This study has been completed.
Information provided by (Responsible Party):
TriHealth Inc. Identifier:
First received: July 9, 2009
Last updated: February 17, 2014
Last verified: February 2014
The purpose of this study is to find out if performing a bowel preparation prior to pelvic organ prolapse surgery has any effect on the return of bowel function after surgery.

Condition Intervention
Pelvic Organ Prolapse Other: Bowel preparation (Fleets enema)

Study Type: Interventional
Study Design: Allocation: Randomized
Intervention Model: Parallel Assignment
Masking: None (Open Label)
Primary Purpose: Health Services Research
Official Title: Bowel Preparation and Return of Bowel Function After Pelvic Organ Prolapse Surgery.

Resource links provided by NLM:

Further study details as provided by TriHealth Inc.:

Primary Outcome Measures:
  • Measure the return of bowel function after pelvic organ prolapse surgery. [ Time Frame: 10 months ]

Enrollment: 40
Study Start Date: March 2009
Study Completion Date: June 2010
Primary Completion Date: June 2010 (Final data collection date for primary outcome measure)
Arms Assigned Interventions
Experimental: Bowel preparation group
Patients randomized to this arm will perform a bowel preparation prior to their pelvic organ prolapse surgery.
Other: Bowel preparation (Fleets enema)
Use of Bowel preparation (Fleets enema)
No Intervention: No Bowel preparation group
Patients randomized to this group will not be performing a bowel preparation prior to their pelvic organ prolapse surgery.

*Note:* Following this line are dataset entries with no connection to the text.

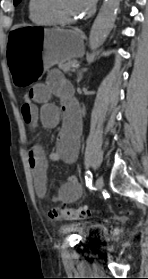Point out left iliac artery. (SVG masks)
Returning a JSON list of instances; mask_svg holds the SVG:
<instances>
[{"mask_svg": "<svg viewBox=\"0 0 148 279\" xmlns=\"http://www.w3.org/2000/svg\"><path fill=\"white\" fill-rule=\"evenodd\" d=\"M85 180H86V186L88 188H91L92 187V173L89 170L85 173Z\"/></svg>", "mask_w": 148, "mask_h": 279, "instance_id": "obj_1", "label": "left iliac artery"}]
</instances>
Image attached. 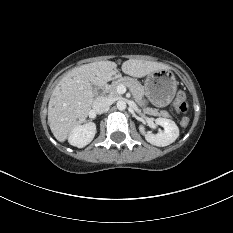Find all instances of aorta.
I'll return each mask as SVG.
<instances>
[{
  "label": "aorta",
  "instance_id": "obj_1",
  "mask_svg": "<svg viewBox=\"0 0 233 233\" xmlns=\"http://www.w3.org/2000/svg\"><path fill=\"white\" fill-rule=\"evenodd\" d=\"M118 110H125L126 109V102L124 100H119L116 104Z\"/></svg>",
  "mask_w": 233,
  "mask_h": 233
}]
</instances>
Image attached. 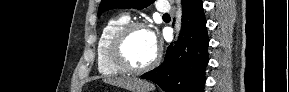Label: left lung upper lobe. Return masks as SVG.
<instances>
[{
	"label": "left lung upper lobe",
	"instance_id": "obj_1",
	"mask_svg": "<svg viewBox=\"0 0 289 92\" xmlns=\"http://www.w3.org/2000/svg\"><path fill=\"white\" fill-rule=\"evenodd\" d=\"M154 0H102L98 8V16L104 11L114 8H136L143 9Z\"/></svg>",
	"mask_w": 289,
	"mask_h": 92
}]
</instances>
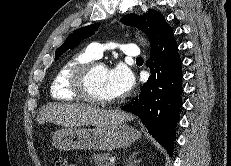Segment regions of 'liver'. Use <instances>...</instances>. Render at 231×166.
Wrapping results in <instances>:
<instances>
[{"instance_id":"obj_1","label":"liver","mask_w":231,"mask_h":166,"mask_svg":"<svg viewBox=\"0 0 231 166\" xmlns=\"http://www.w3.org/2000/svg\"><path fill=\"white\" fill-rule=\"evenodd\" d=\"M133 119V116L123 111L114 109H100L86 104H49L43 108L37 122L42 125L45 122L62 125L65 127H77L93 125L96 128H106L124 123Z\"/></svg>"}]
</instances>
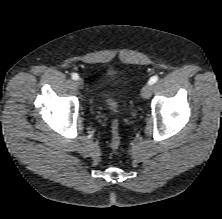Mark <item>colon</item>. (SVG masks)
Returning a JSON list of instances; mask_svg holds the SVG:
<instances>
[{
    "label": "colon",
    "instance_id": "colon-1",
    "mask_svg": "<svg viewBox=\"0 0 222 219\" xmlns=\"http://www.w3.org/2000/svg\"><path fill=\"white\" fill-rule=\"evenodd\" d=\"M110 106L112 108H116V105L114 103H110ZM120 145V135L118 131V124L115 121L112 126V132H111V147L113 149H117Z\"/></svg>",
    "mask_w": 222,
    "mask_h": 219
}]
</instances>
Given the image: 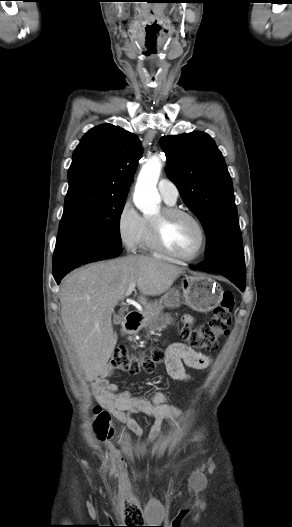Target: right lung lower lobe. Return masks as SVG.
Here are the masks:
<instances>
[{"label": "right lung lower lobe", "mask_w": 292, "mask_h": 527, "mask_svg": "<svg viewBox=\"0 0 292 527\" xmlns=\"http://www.w3.org/2000/svg\"><path fill=\"white\" fill-rule=\"evenodd\" d=\"M120 246L107 240L91 237H60L53 256V276L59 284L61 279L76 267L94 261L117 257Z\"/></svg>", "instance_id": "1"}]
</instances>
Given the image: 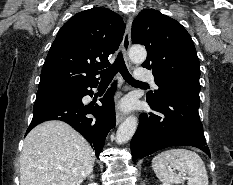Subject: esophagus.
<instances>
[{
  "instance_id": "1",
  "label": "esophagus",
  "mask_w": 233,
  "mask_h": 185,
  "mask_svg": "<svg viewBox=\"0 0 233 185\" xmlns=\"http://www.w3.org/2000/svg\"><path fill=\"white\" fill-rule=\"evenodd\" d=\"M132 21H133V18L130 16L127 20V23H126V30H125V34H124V38H123V42H122V52H123L124 60H125L127 67H131V62L128 58V50H129L130 44H131ZM124 118H125L124 114H122L121 112H117L116 124L117 125L120 124L124 120Z\"/></svg>"
}]
</instances>
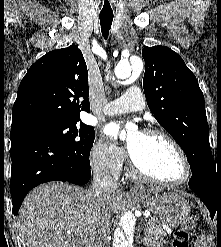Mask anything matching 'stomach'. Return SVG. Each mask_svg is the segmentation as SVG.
I'll use <instances>...</instances> for the list:
<instances>
[{
    "label": "stomach",
    "mask_w": 221,
    "mask_h": 247,
    "mask_svg": "<svg viewBox=\"0 0 221 247\" xmlns=\"http://www.w3.org/2000/svg\"><path fill=\"white\" fill-rule=\"evenodd\" d=\"M133 197L153 212L159 221L170 227L182 224L191 211L188 202L176 193H164L161 196L139 193Z\"/></svg>",
    "instance_id": "obj_1"
}]
</instances>
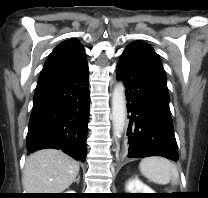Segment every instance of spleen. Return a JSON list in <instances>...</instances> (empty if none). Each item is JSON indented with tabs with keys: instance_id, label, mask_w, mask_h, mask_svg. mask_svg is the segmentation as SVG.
I'll return each mask as SVG.
<instances>
[{
	"instance_id": "spleen-1",
	"label": "spleen",
	"mask_w": 208,
	"mask_h": 198,
	"mask_svg": "<svg viewBox=\"0 0 208 198\" xmlns=\"http://www.w3.org/2000/svg\"><path fill=\"white\" fill-rule=\"evenodd\" d=\"M139 169L142 175L159 185H166L170 182L177 184L179 180L177 167L163 157L144 158L139 164Z\"/></svg>"
}]
</instances>
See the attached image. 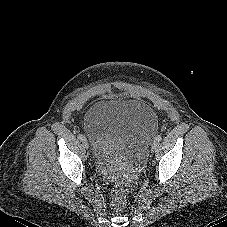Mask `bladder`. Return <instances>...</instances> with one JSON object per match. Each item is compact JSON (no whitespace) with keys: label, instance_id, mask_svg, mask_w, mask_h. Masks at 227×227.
Listing matches in <instances>:
<instances>
[{"label":"bladder","instance_id":"obj_1","mask_svg":"<svg viewBox=\"0 0 227 227\" xmlns=\"http://www.w3.org/2000/svg\"><path fill=\"white\" fill-rule=\"evenodd\" d=\"M158 127L156 113L134 99L103 100L85 113L83 129L94 143L98 162L123 157L142 160Z\"/></svg>","mask_w":227,"mask_h":227}]
</instances>
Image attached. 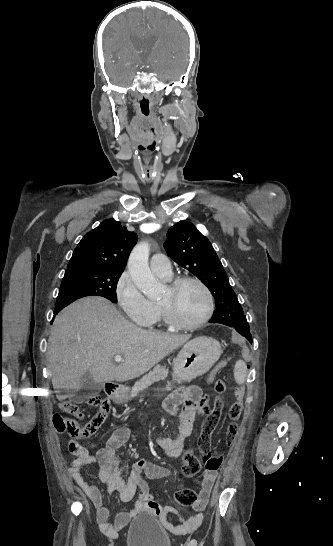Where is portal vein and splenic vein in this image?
Wrapping results in <instances>:
<instances>
[{
  "label": "portal vein and splenic vein",
  "instance_id": "1",
  "mask_svg": "<svg viewBox=\"0 0 333 546\" xmlns=\"http://www.w3.org/2000/svg\"><path fill=\"white\" fill-rule=\"evenodd\" d=\"M114 361H115L116 363H120V362L123 361V358H122V356H120V355H116V356L114 357Z\"/></svg>",
  "mask_w": 333,
  "mask_h": 546
}]
</instances>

Ages Eligible for Study:   21 Years to 90 Years   (Adult, Senior)
Sexes Eligible for Study:   Female
Accepts Healthy Volunteers:   No

Inclusion Criteria:

  • Are between the ages of 21-90 years.
  • Have a posterior vaginal wall prolapse.
  • Are undergoing vaginal prolapse reconstructive surgery including posterior repair with suspension of the vaginal apex (top) to the ligaments in your pelvis, repair of the cul de sac or "enterocele", with or without anti-incontinence surgery.
  • Are receiving general anesthesia.

Exclusion Criteria:

  • Patient undergoing concomitant anal sphincteroplasty, rectovaginal fistula repair, rectopexy, or rectal resection/reanastomosis.
  • Patient undergoing any mesh augmentation.
  • Patient with any neurological condition involving bowel function.
  • Patient on regular narcotic medication preoperatively.
  • Patient does not want to be in the group she was randomized to.
  • Patient currently pregnant or planning to become pregnant, or breastfeeding.
  • Patient with ascites.
  • Patient with known or suspected gastrointestinal obstruction or perforation.
  • Patient with history of hyperparathyroidism.
  • Patient with dehydration.
  • Patient with active inflammatory bowel disease.
  • Patients with congestive heart failure.
  • Patients with dialysis dependent renal disease.
  Contacts and Locations
Choosing to participate in a study is an important personal decision. Talk with your doctor and family members or friends about deciding to join a study. To learn more about this study, you or your doctor may contact the study research staff using the Contacts provided below. For general information, see Learn About Clinical Studies.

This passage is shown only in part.